Data for the task.
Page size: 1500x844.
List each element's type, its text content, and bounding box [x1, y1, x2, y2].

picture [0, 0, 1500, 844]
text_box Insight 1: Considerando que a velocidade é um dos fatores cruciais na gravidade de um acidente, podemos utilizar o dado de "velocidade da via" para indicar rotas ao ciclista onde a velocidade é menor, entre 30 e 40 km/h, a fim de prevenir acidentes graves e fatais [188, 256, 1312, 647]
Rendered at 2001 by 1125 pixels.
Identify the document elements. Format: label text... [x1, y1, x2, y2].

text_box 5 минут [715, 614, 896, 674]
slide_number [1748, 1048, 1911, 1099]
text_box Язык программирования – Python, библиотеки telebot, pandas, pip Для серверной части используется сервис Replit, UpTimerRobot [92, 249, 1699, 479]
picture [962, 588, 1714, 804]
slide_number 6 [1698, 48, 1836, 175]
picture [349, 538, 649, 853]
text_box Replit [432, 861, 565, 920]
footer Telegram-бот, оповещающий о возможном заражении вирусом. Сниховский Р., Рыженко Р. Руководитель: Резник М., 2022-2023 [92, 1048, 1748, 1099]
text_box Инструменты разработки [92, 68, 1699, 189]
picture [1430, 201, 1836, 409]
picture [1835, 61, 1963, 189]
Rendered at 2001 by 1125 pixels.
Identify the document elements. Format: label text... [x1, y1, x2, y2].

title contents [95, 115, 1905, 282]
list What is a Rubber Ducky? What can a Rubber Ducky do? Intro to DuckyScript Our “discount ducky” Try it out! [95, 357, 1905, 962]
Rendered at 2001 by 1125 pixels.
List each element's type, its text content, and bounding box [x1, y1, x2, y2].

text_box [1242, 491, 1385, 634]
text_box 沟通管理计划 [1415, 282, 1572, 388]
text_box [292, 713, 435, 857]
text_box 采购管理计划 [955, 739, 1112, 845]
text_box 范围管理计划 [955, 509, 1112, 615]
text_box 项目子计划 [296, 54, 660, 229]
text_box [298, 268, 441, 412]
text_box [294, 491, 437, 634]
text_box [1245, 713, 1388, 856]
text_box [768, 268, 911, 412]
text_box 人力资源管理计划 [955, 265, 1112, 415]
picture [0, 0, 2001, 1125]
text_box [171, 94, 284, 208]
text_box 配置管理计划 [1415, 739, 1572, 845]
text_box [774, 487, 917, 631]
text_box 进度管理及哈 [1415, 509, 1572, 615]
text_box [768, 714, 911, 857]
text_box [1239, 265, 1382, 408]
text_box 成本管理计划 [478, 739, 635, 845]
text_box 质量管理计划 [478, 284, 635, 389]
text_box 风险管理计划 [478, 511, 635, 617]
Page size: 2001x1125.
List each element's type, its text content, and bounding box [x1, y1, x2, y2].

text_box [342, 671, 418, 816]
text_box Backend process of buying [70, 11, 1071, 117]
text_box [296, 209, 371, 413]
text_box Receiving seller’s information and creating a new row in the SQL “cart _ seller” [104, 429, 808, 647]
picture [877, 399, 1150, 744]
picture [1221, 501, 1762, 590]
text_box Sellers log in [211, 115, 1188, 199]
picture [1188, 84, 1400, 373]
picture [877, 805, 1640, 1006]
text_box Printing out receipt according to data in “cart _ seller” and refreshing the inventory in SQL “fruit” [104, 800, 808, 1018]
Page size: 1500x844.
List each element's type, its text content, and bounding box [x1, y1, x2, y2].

Work instructions.
Reproduce the data shown above exactly, including every line.

Your solution.
Page size: 1500x844.
List each element's type, its text content, and bounding box [x1, y1, x2, y2].

picture [0, 0, 1500, 844]
text_box Insight 1: Considerando que a velocidade é um dos fatores cruciais na gravidade de um acidente, podemos utilizar o dado de "velocidade da via" para indicar rotas ao ciclista onde a velocidade é menor, entre 30 e 40 km/h, a fim de prevenir acidentes graves e fatais [188, 256, 1312, 647]
Rendered at 2001 by 1125 pixels.
Identify the document elements. Format: label text... [x1, y1, x2, y2].

text_box 5 минут [715, 614, 896, 674]
slide_number [1748, 1048, 1911, 1099]
text_box Язык программирования – Python, библиотеки telebot, pandas, pip Для серверной части используется сервис Replit, UpTimerRobot [92, 249, 1699, 479]
picture [962, 588, 1714, 804]
slide_number 6 [1698, 48, 1836, 175]
picture [349, 538, 649, 853]
text_box Replit [432, 861, 565, 920]
footer Telegram-бот, оповещающий о возможном заражении вирусом. Сниховский Р., Рыженко Р. Руководитель: Резник М., 2022-2023 [92, 1048, 1748, 1099]
text_box Инструменты разработки [92, 68, 1699, 189]
picture [1430, 201, 1836, 409]
picture [1835, 61, 1963, 189]
Rendered at 2001 by 1125 pixels.
Identify the document elements. Format: label text... [x1, y1, x2, y2].

title contents [95, 115, 1905, 282]
list What is a Rubber Ducky? What can a Rubber Ducky do? Intro to DuckyScript Our “discount ducky” Try it out! [95, 357, 1905, 962]
Rendered at 2001 by 1125 pixels.
List each element's type, its text content, and bounding box [x1, y1, x2, y2].

text_box [1242, 491, 1385, 634]
text_box 沟通管理计划 [1415, 282, 1572, 388]
text_box [292, 713, 435, 857]
text_box 采购管理计划 [955, 739, 1112, 845]
text_box 范围管理计划 [955, 509, 1112, 615]
text_box 项目子计划 [296, 54, 660, 229]
text_box [298, 268, 441, 412]
text_box [294, 491, 437, 634]
text_box [1245, 713, 1388, 856]
text_box [768, 268, 911, 412]
text_box 人力资源管理计划 [955, 265, 1112, 415]
picture [0, 0, 2001, 1125]
text_box [171, 94, 284, 208]
text_box 配置管理计划 [1415, 739, 1572, 845]
text_box [774, 487, 917, 631]
text_box 进度管理及哈 [1415, 509, 1572, 615]
text_box [768, 714, 911, 857]
text_box [1239, 265, 1382, 408]
text_box 成本管理计划 [478, 739, 635, 845]
text_box 质量管理计划 [478, 284, 635, 389]
text_box 风险管理计划 [478, 511, 635, 617]
Page size: 2001x1125.
List each element's type, its text content, and bounding box [x1, y1, x2, y2].

text_box [342, 671, 418, 816]
text_box Backend process of buying [70, 11, 1071, 117]
text_box [296, 209, 371, 413]
text_box Receiving seller’s information and creating a new row in the SQL “cart _ seller” [104, 429, 808, 647]
picture [877, 399, 1150, 744]
picture [1221, 501, 1762, 590]
text_box Sellers log in [211, 115, 1188, 199]
picture [1188, 84, 1400, 373]
picture [877, 805, 1640, 1006]
text_box Printing out receipt according to data in “cart _ seller” and refreshing the inventory in SQL “fruit” [104, 800, 808, 1018]
Page size: 1500x844.
List each element's type, its text content, and bounding box [x1, y1, x2, y2].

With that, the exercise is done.